Ahnii!
I built a machine that turns my git commits into social media posts. This post is about why I did that, what it costs, and whether any of us can share our work anymore without contributing to the flood of AI slop.
Let me be honest about my own setup first.
I automated my own content pipeline
Every day a script scans my repositories for recent commits. It groups them by theme, scores each group on how postable it looks, and files a queue item. I review the queue, pick the good ones, and a second tool drafts a blog post or a short update. A third tool rewrites that draft three times, once for Bluesky, once for LinkedIn, once for Facebook, and pushes all three into a scheduler.
Four stages: mine, curate, produce, distribute. A human, me, sits in the middle of two of them. The rest runs on its own.
I am not proud of all of it. I am also not going to pretend I would keep up without it.
The treadmill has a lot of belts
Here is the part nobody mentions when you start sharing your work. It is not one post. It is one idea, reshaped for every platform’s algorithm, because each one punishes you for treating it like the others.
Bluesky wants one or two sentences and a link, under 300 characters, or it reads as spam.
LinkedIn wants 1,200 to 1,800 characters with the hook in the first two lines, because everything after “see more” is invisible to people who never click.
Facebook barely shows text posts to anyone who does not already follow you, so you end up writing for an audience that is already yours.
X wanted something else again, before I disconnected it.
Same idea. Four rewrites. Four character budgets. Four hashtag policies. Four mental models of an algorithm I do not control and cannot see. And that is before you reach Mastodon, Threads, Reddit, a newsletter, dev.to, and whatever launched this quarter.
I am a developer. I want to share what I built and have a few of the right people see it. Instead I am a one-person content team optimizing for five recommendation engines.

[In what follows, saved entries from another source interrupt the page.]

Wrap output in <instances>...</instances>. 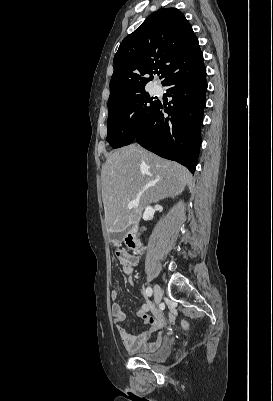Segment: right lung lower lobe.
I'll list each match as a JSON object with an SVG mask.
<instances>
[{
  "instance_id": "1",
  "label": "right lung lower lobe",
  "mask_w": 273,
  "mask_h": 401,
  "mask_svg": "<svg viewBox=\"0 0 273 401\" xmlns=\"http://www.w3.org/2000/svg\"><path fill=\"white\" fill-rule=\"evenodd\" d=\"M171 102L160 101L149 122L140 128L133 142L157 155L177 161L195 171L201 144L200 126L206 104V68L203 59L178 67L163 84ZM167 113L171 117H164Z\"/></svg>"
}]
</instances>
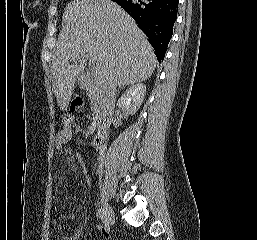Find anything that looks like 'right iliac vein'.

Where the slop actually comes from
We talk about AI slop like it is a content problem. Low-effort articles, generated images, summaries of summaries. But the slop is a symptom. The disease is the incentive.
When the only way to be seen is to feed five algorithms every day, nobody can do that by hand and still ship code. So we automate. And automated, optimized, competent, voiceless content is exactly what slop is.

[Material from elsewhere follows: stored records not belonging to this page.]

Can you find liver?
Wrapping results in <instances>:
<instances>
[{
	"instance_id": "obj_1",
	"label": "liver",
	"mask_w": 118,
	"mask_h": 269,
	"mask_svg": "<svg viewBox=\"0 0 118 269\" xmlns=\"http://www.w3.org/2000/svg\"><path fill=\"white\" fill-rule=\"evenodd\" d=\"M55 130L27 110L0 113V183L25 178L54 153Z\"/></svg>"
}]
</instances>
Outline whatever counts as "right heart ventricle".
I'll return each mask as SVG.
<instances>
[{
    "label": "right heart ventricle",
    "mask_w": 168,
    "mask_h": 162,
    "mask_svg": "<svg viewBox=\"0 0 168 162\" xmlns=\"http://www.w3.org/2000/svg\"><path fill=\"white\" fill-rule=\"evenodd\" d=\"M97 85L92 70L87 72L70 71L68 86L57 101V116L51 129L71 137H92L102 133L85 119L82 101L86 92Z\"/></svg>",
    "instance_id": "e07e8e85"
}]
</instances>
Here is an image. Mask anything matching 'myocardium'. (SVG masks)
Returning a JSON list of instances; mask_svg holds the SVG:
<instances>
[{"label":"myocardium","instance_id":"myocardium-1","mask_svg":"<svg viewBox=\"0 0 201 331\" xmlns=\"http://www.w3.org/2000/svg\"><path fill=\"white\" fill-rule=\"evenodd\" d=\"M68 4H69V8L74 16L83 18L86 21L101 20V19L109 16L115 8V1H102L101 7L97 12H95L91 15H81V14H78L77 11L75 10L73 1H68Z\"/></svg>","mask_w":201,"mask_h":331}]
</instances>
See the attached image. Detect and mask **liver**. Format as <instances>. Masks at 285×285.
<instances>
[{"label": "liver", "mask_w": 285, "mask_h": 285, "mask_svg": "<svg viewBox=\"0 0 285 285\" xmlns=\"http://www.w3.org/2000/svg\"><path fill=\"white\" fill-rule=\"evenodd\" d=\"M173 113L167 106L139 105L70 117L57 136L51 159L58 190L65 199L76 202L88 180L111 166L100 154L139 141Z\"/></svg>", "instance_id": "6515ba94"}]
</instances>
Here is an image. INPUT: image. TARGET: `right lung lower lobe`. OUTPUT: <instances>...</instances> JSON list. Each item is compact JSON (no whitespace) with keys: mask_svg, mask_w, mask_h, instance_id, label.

My pipeline is good. The posts are accurate, they link to real commits, they read fine. That is the problem. “Reads fine” at infinite scale is the slop. I am not flooding the feed with garbage. I am flooding it with volume. Past a certain point those are the same thing.
What I think the way out looks like
I do not have this solved. I have a few moves that feel less bad than the alternative, and I would genuinely like your read on them.
Write once, syndicate from a canonical source. The blog post is the real thing. Everything else points back to it. The social copy is a doorway, not the room. One piece of writing holds my actual voice, instead of five disposable ones competing to be the loudest.
Automate distribution, not authorship. I let machines handle scheduling and reformatting. I do not let them decide what is worth saying. The human stays on the idea and the voice. The robot does the cross-posting. The moment the robot picks the topic, it is slop.
Cover fewer platforms, on purpose. You do not have to be everywhere. Owning one channel you control, an RSS feed, a newsletter, your own domain, beats renting attention on five you do not. I would rather have 200 readers who chose me than 5,000 impressions an algorithm rented me for an afternoon.
Treat the reader as the tiebreaker. When the algorithm and the human want different things, pick the human. It performs worse this quarter. It is the only thing that compounds.
Disclose the assistance. If a tool helped me write something, saying so costs me nothing and keeps me honest about what I am putting into the feed.
A question, not a conclusion
Here is what I keep getting stuck on. If I stop, I lose to the people who do not. If we all keep going, the feeds become unreadable and none of us win either. That is a coordination problem, and I cannot solve it from inside my own pipeline.
So I am asking you. How do you share your work without turning into a content factory? Have you cut platforms and survived it? Did owning your own channel actually work, or is it a slow fade into obscurity? Is disclosing AI assistance signal, or just more noise?
I will read every reply. Not the algorithm. Me.